Il existe deux médicaments principaux, appelés amphotéricine B et voriconazole. Ces deux médicaments sont efficaces si on intervient tôt. Ils sont administrés par voie intraveineuse au début, puis nous espérons pouvoir passer à des variations orales. Ils ont des effets secondaires substantiels, et nous devons marcher sur une sorte de corde raide pour traiter le patient sans endommager les reins ou le foie.
C’est un nouveau territoire pour nous tous, donc nous apprendrons au fur et à mesure jusqu’à quel point nous pouvons traiter complètement ces patients et à quelle vitesse ou lentement il leur faut aller mieux. Nous savons que c’est beaucoup plus lent que le traitement de la méningite bactérienne.
Pourrait-on contracter une méningite fongique à partir d’une injection dans des endroits autres que ceux adjacents à la moelle épinière – le genou ou l’épaule, par exemple ?
Nous savons que certains de ces flacons de stéroïdes ont été injectés dans les genoux et les épaules et d’autres articulations pour des personnes qui avaient une inflammation douloureuse dans ces articulations. Nous prévoyons qu’au cours de cette épidémie, nous découvrirons des personnes qui ont développé des infections dans ces articulations. Mais ces infections ne provoqueraient pas alors de méningite.
Comment le champignon a-t-il pu contaminer le médicament ?
Tous les fabricants de produits pharmaceutiques doivent respecter les bonnes pratiques et directives de fabrication. Nous ne savons pas ce qui a mal tourné, mais il est certain que certaines de ces pratiques n’ont probablement pas été respectées et que cela a ouvert la porte à la contamination. Nous devrons attendre et voir ce que l’enquête nous apprend.
Les injections de stéroïdes épiduraux provenant d’autres établissements sont-elles sûres ?
Oui. Les préparations de stéroïdes provenant d’autres fabricants sont sûres, et elles peuvent continuer à être utilisées. Si vous avez reçu une injection de l’un d’entre eux, vous ne devez pas vous inquiéter.

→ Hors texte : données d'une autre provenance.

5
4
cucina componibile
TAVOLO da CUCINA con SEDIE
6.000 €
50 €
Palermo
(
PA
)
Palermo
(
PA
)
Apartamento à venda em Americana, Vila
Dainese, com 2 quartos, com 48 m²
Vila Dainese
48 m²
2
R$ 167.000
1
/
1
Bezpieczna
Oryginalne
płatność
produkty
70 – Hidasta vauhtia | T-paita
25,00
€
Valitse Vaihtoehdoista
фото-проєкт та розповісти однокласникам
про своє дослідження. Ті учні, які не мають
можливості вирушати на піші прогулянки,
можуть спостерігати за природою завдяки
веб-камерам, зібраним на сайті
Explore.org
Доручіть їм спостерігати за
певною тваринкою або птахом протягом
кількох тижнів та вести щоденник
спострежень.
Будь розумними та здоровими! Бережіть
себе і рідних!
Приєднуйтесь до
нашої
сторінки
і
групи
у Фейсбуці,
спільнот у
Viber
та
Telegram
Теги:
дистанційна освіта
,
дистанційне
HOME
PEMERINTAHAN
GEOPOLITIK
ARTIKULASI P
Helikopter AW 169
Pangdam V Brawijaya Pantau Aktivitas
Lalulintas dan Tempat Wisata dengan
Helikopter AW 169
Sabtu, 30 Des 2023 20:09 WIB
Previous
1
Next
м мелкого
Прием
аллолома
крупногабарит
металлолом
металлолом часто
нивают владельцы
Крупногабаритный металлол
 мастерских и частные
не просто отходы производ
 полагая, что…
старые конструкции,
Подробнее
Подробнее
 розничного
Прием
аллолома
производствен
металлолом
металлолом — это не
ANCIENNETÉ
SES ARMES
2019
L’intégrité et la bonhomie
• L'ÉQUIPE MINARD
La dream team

Pensez-vous que cette épidémie devrait inciter à changer la façon dont les installations de préparation sont surveillées ?
Je pense que ces pharmacies de préparation sont tombées dans une lacune de notre cadre réglementaire. J’ose dire que nous verrons des audiences du Congrès qui aborderont cette question. Pour ma part, je pense que la Food and Drug Administration doit être dotée d’une autorité explicite, et qu’elle doit recevoir les ressources appropriées pour pouvoir faire son travail. Je pense que tout le rôle de ces installations de préparation dans notre société et notre système de soins médicaux sera examiné de près.
Combien de temps cette épidémie va-t-elle encore durer ? Quand saurons-nous qu’elle a suivi son cours ?
Malheureusement, nous verrons d’autres cas. L’intervalle d’incubation – l’intervalle entre l’exposition, l’inoculation et l’apparition des symptômes – peut être assez long. Nous pensions initialement qu’il pouvait s’étendre jusqu’à un mois. Mais récemment, il a été suggéré qu’il pouvait aller au-delà – deux mois, peut-être même trois mois. Au fur et à mesure que l’épidémie évolue et que nous recueillons de nouvelles informations, nous nous ferons une meilleure idée, mais au cours des prochaines semaines, nous continuerons malheureusement à voir de nouveaux patients identifiés et nécessitant une thérapie.